Thanks for the tips above, I was able to resolve the top level problem and handle the issues I faced on the other side. The reason for the "NO-CARRIER" interface status was, embarrassingly, that I had configured the bond to use NIC interfaces from an older 10GbE card in the same server and then I plugged the Ethernet cables into the interfaces on my new card! Running the ethtool blink command (ethtool -p [interface]) on the ports verified this mistake, which I corrected. Incidentally ports on the new card did not blink at any point, so I identified them through elimination.

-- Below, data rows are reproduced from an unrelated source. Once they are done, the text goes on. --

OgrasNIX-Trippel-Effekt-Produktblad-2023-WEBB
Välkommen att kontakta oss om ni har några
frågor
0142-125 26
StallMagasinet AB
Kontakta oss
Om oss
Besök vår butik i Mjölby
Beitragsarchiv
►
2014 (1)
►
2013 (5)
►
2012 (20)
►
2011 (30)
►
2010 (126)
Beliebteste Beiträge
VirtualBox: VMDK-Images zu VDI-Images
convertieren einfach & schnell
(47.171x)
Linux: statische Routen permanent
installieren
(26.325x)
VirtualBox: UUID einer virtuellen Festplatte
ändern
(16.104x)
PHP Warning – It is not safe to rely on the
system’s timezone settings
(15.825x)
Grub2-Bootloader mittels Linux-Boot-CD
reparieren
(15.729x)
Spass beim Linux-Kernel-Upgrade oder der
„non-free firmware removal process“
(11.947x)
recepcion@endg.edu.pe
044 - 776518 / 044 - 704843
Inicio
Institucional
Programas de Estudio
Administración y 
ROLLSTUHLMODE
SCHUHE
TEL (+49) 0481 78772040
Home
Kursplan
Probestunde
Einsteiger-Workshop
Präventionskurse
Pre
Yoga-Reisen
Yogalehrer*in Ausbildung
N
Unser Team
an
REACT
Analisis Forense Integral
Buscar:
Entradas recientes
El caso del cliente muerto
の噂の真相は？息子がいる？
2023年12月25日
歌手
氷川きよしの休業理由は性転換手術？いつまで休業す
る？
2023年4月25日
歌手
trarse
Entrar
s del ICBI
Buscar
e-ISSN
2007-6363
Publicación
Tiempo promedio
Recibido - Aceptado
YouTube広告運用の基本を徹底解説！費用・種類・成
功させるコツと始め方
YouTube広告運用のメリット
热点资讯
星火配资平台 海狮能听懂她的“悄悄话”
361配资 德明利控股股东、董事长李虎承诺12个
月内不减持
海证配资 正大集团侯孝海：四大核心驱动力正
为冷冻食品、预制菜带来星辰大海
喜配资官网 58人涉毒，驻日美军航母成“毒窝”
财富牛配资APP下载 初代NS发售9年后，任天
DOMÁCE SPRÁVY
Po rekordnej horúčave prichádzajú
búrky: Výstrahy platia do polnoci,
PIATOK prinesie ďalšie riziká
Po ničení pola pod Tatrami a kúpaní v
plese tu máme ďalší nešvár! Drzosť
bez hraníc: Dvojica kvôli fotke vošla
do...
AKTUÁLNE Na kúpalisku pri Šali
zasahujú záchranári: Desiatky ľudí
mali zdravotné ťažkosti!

At this point, I configured the bond to use the correct interfaces and observed that one bonded port was reporting a link speed of 1000Mb and the other 10000Mb. Checking the system logs revealed that there was now an ixgbe firmware error involving the new card, likely due to slightly different hardware rev, as @BrandonXavier suggested.

[44650.577580] ixgbe 0000:05:00.0: Warning firmware error detected FWSM: 0x00000000

ethtool again showed that the firmware on these ports was quite old. I downloaded and installed the latest ixgbe firmware from Intel, following the steps here, rebooted the server, and this cleared up all remaining issues!